What is needed here is an exact repetition of the records below, beginning at the line that has "67 | 24.45 |" and stopping after the line that has "34.5 | 2.5 |".

Collected data:
***

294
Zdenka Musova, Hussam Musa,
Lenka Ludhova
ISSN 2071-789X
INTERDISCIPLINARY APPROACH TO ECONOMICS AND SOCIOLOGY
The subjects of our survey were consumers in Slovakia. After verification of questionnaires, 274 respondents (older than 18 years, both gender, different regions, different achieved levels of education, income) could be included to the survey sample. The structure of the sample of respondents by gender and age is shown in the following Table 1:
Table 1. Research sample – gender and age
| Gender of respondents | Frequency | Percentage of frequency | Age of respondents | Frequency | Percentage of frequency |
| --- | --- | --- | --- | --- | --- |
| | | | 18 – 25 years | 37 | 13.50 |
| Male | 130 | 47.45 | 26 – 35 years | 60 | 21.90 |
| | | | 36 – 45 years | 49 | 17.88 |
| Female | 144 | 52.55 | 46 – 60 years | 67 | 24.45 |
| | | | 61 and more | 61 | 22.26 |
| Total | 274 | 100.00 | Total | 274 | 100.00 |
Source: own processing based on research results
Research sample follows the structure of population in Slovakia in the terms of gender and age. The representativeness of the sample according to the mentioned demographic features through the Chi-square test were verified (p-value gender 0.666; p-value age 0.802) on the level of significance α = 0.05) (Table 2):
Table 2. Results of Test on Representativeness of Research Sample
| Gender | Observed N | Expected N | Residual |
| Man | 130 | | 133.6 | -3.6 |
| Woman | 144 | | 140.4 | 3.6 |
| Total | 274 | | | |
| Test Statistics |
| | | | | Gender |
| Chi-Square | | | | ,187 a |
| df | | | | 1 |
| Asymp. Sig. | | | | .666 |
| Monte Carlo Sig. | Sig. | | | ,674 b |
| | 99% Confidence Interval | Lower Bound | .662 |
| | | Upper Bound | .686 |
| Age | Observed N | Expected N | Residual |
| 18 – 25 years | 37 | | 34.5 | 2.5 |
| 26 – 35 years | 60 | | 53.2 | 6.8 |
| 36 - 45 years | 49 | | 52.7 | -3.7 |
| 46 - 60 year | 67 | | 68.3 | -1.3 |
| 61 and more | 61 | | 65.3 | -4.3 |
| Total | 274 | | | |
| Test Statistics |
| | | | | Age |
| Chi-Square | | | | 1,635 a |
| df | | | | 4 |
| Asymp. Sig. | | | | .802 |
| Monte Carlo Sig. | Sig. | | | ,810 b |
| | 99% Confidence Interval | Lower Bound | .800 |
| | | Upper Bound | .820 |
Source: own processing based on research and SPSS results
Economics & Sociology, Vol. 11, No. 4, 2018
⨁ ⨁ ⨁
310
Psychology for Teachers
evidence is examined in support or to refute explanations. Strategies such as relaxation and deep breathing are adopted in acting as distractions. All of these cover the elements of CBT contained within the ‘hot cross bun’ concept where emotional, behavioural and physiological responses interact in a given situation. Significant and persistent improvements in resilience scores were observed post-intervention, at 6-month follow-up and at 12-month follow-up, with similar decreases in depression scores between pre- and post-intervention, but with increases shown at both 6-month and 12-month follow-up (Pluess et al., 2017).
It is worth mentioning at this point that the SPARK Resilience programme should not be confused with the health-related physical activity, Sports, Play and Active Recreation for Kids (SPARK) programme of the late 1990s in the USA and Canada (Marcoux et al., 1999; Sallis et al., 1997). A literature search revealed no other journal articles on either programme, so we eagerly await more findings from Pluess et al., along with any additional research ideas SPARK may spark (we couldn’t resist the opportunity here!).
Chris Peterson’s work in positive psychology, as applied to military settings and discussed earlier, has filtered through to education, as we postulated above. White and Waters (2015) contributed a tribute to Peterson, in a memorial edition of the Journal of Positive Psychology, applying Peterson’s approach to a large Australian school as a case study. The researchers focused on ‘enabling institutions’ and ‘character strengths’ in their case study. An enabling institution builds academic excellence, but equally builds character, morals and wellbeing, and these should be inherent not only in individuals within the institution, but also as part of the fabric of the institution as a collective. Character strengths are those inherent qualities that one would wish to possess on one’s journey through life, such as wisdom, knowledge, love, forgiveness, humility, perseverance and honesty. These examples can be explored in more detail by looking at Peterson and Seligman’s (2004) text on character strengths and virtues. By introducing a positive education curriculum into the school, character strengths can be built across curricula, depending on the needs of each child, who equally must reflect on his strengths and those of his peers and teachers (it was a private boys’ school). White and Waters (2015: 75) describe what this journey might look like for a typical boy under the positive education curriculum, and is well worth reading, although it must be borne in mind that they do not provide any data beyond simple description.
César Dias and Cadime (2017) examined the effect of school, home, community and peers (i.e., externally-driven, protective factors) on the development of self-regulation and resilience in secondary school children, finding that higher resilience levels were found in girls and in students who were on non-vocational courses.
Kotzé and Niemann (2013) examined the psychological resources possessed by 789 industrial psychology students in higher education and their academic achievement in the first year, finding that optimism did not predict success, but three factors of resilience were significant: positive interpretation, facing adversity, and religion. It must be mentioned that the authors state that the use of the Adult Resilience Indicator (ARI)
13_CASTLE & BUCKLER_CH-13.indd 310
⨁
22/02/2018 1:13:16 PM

***

Response area:
| Female | 144 | 52.55 | 46 – 60 years | 67 | 24.45 |
| | | | 61 and more | 61 | 22.26 |
| Total | 274 | 100.00 | Total | 274 | 100.00 |
Source: own processing based on research results
Research sample follows the structure of population in Slovakia in the terms of gender and age. The representativeness of the sample according to the mentioned demographic features through the Chi-square test were verified (p-value gender 0.666; p-value age 0.802) on the level of significance α = 0.05) (Table 2):
Table 2. Results of Test on Representativeness of Research Sample
| Gender | Observed N | Expected N | Residual |
| Man | 130 | | 133.6 | -3.6 |
| Woman | 144 | | 140.4 | 3.6 |
| Total | 274 | | | |
| Test Statistics |
| | | | | Gender |
| Chi-Square | | | | ,187 a |
| df | | | | 1 |
| Asymp. Sig. | | | | .666 |
| Monte Carlo Sig. | Sig. | | | ,674 b |
| | 99% Confidence Interval | Lower Bound | .662 |
| | | Upper Bound | .686 |
| Age | Observed N | Expected N | Residual |
| 18 – 25 years | 37 | | 34.5 | 2.5 |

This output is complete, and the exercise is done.